#### TANTANGAN A
Jawab pertanyaan berikut berdasarkan teks tentang Leiden.
(i) Pada tahun berapa Leiden menjadi salah satu kota pelopor kemerdekaan Belanda dari Kerajaan Spanyol?
(ii) Kota di Indonesia mana yang disamakan dengan Leiden sebagai kota pelajar?
(iii) Dengan dua kota apa luas Leiden dibandingkan?

#### TEKS YANG DIBERIKAN
Categories
101 La Galigo Featured Liputan

Indonesia di Perpustakaan Universiteit Leiden

Leiden adalah kota yang unik. Tidak saja karena ia termasuk salah satu kota pelopor kemerdekaan Belanda dari tangan Kerajaan Spanyol pada tahun 1574, namun juga karena Leiden adalah tuan rumah dari Universiteit Leiden, universitas pertama di negeri kincir angin. Leiden sebagaimana halnya Jogja di Indonesia, merupakan kota pelajar. Jika luasnya dibandingkan dengan Amsterdam maupun The Hague jelas kota ini jauh lebih kecil. Leiden bukanlah tujuan utama turisme maupun kegiatan bisnis internasional, akan tetapi yang bisa membuat Leiden berbangga hati ialah fakta bahwa di dalam rahimnya bersarang material-material langka terkait kenangan maupun kekinian dari era Hindia Belanda hingga Indonesia pasca merdeka.

#### ENTRI YANG DIBERIKAN
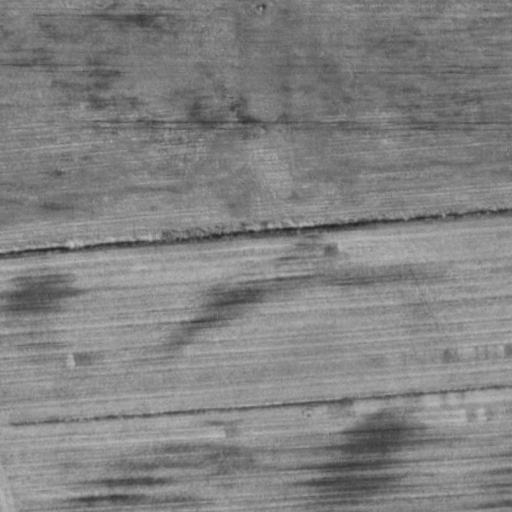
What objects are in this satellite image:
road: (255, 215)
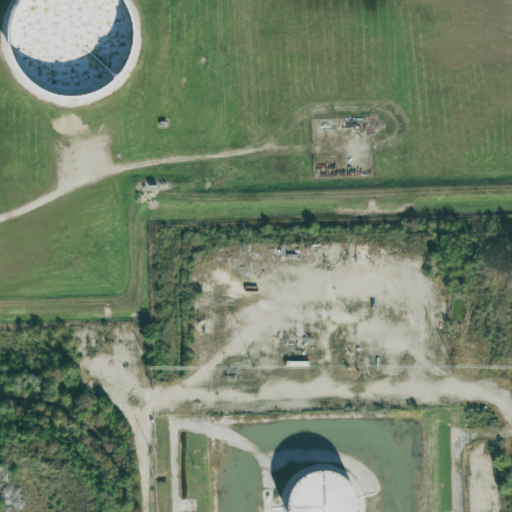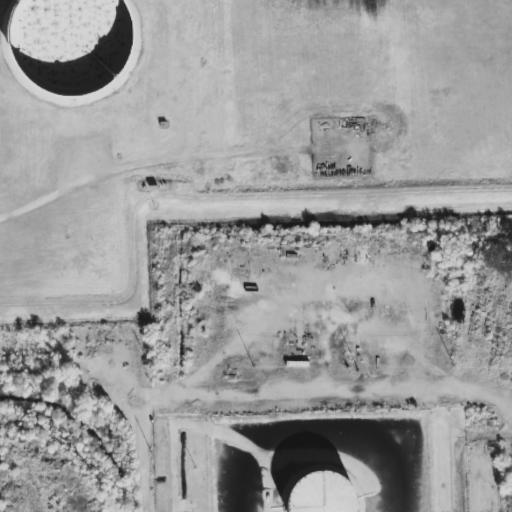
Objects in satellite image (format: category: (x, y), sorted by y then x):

* * *

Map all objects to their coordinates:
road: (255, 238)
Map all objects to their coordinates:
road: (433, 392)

#### TANTANGAN B
Skalakan ulang entri mulai dari baris yang memuat "What objects are" sampai dengan baris yang memuat "Objects in satellite". Tulis kembali seluruh baris itu dengan setiap angka koordinat piksel dikalikan 1,05 lalu dibulatkan ke bilangan bulat (nilai setengah dibulatkan ke atas), tanpa menyertakan gambar maupun baris lain.

#### PEMECAHAN MASALAH A
(i) 1574
(ii) Jogja
(iii) Amsterdam dan The Hague

#### PEMECAHAN MASALAH B
What objects are in this satellite image:
road: (268, 226)
Objects in satellite image (format: category: (x, y), sorted by y then x):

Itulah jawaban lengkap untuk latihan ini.